Stated exercise – Could you copy out the text lines of every item below word for word, leaving the pictures out of your answer?
Start
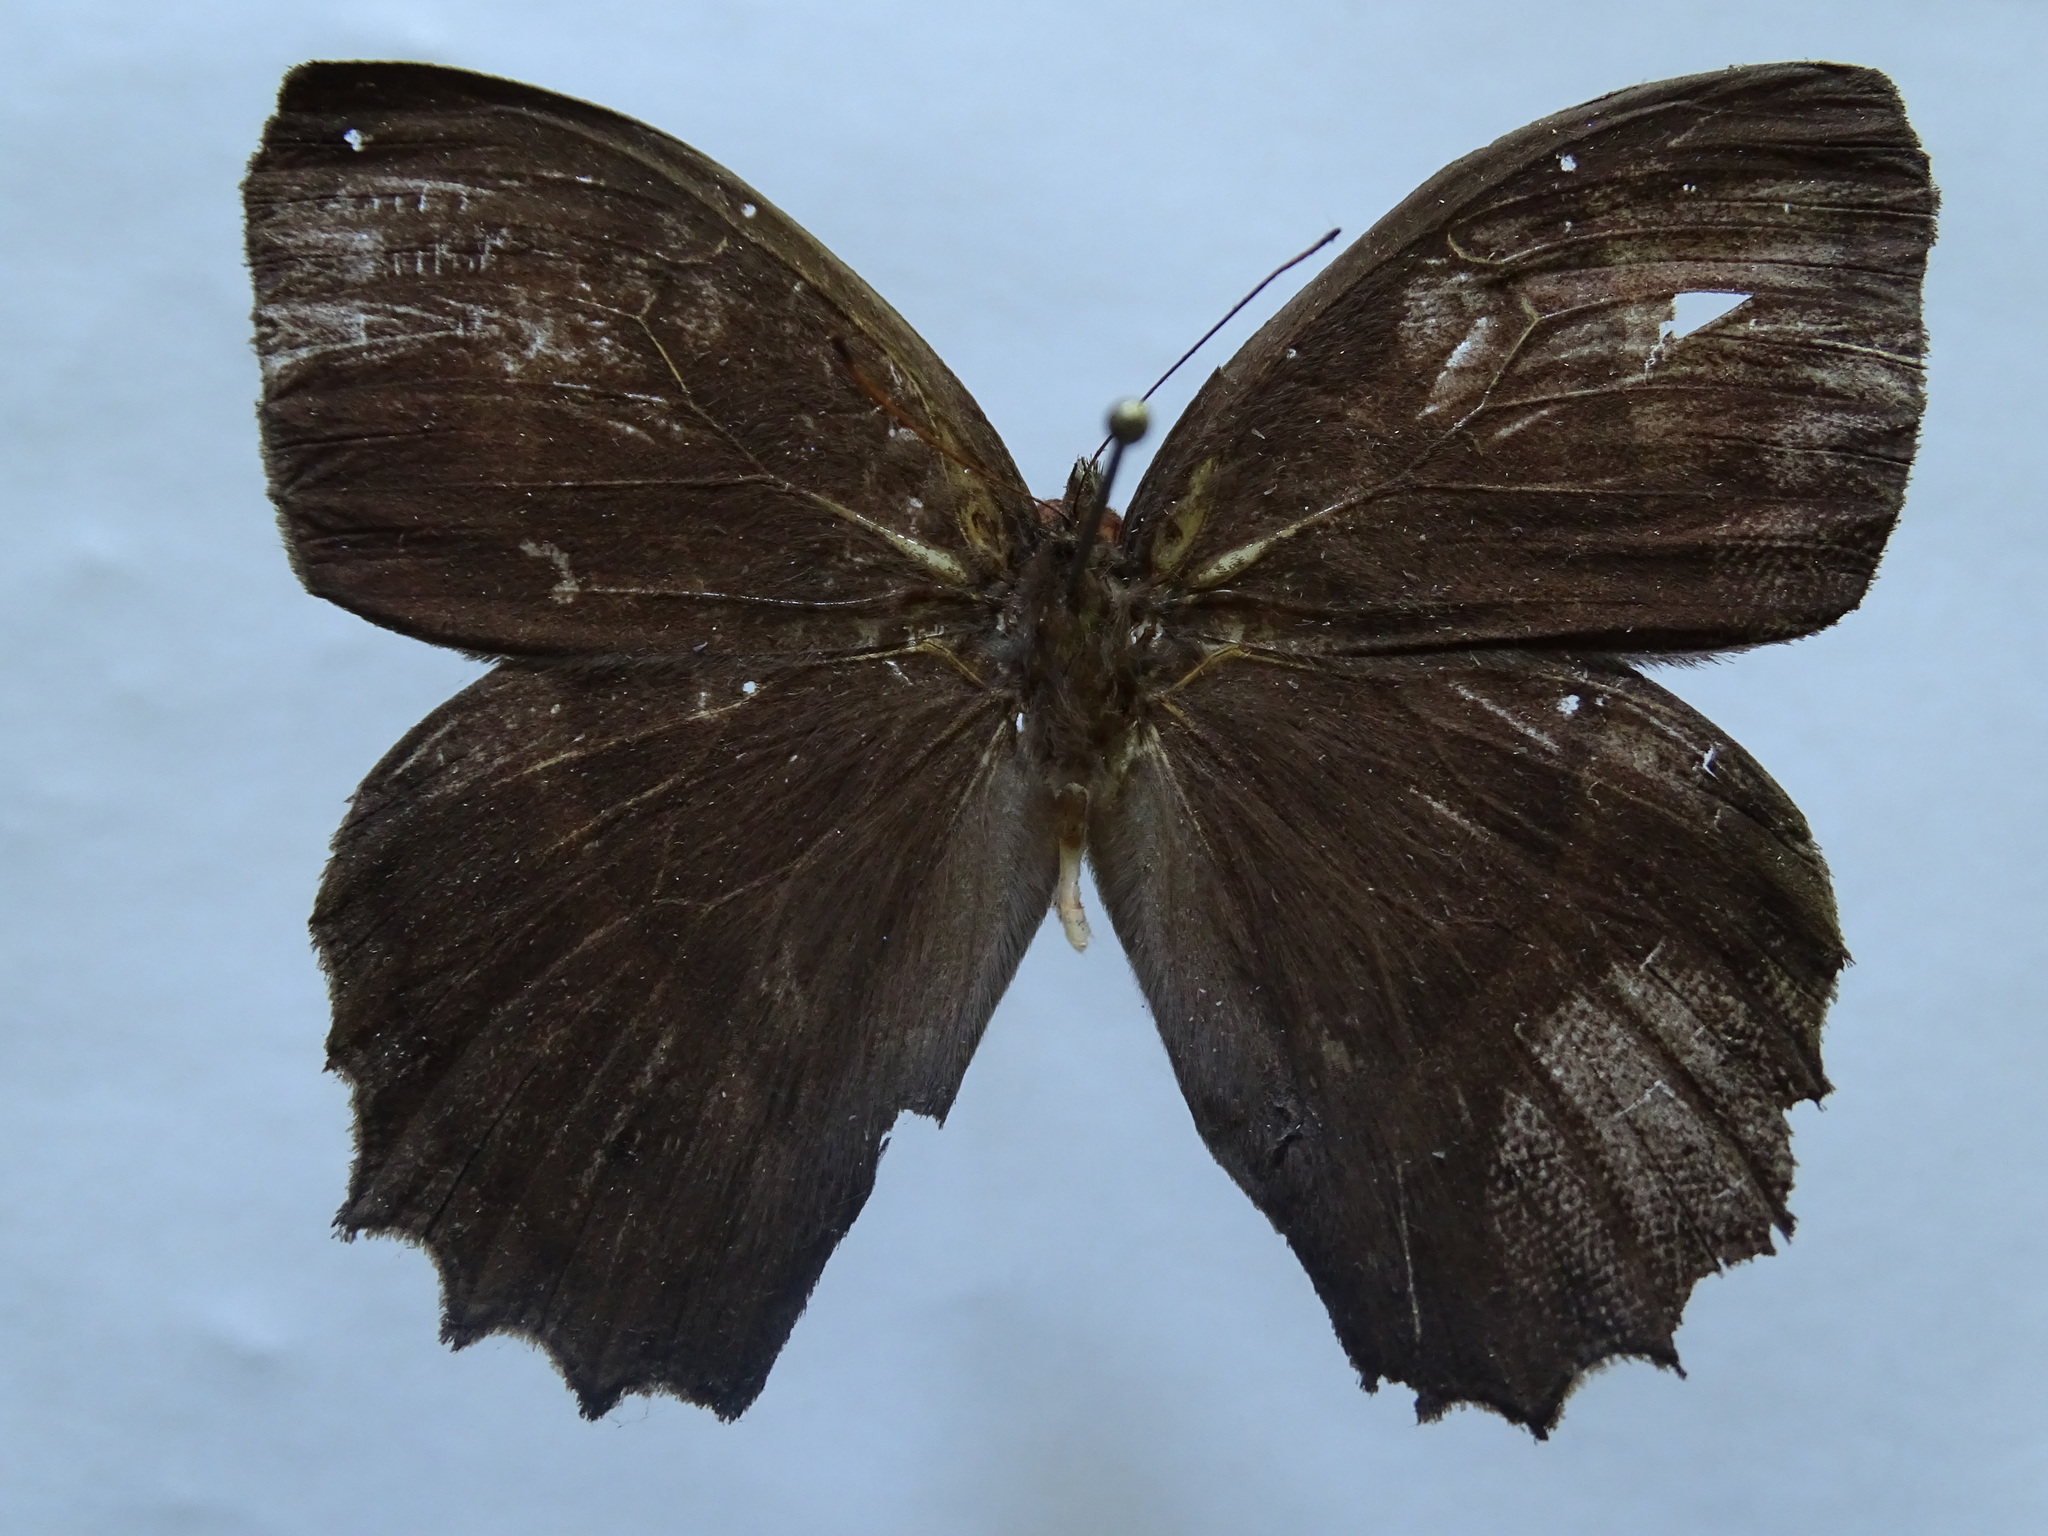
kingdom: Animalia
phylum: Arthropoda
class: Insecta
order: Lepidoptera
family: Nymphalidae
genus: Taygetis
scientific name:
End
Answer to this task –
kingdom: Animalia
phylum: Arthropoda
class: Insecta
order: Lepidoptera
family: Nymphalidae
genus: Taygetis
scientific name:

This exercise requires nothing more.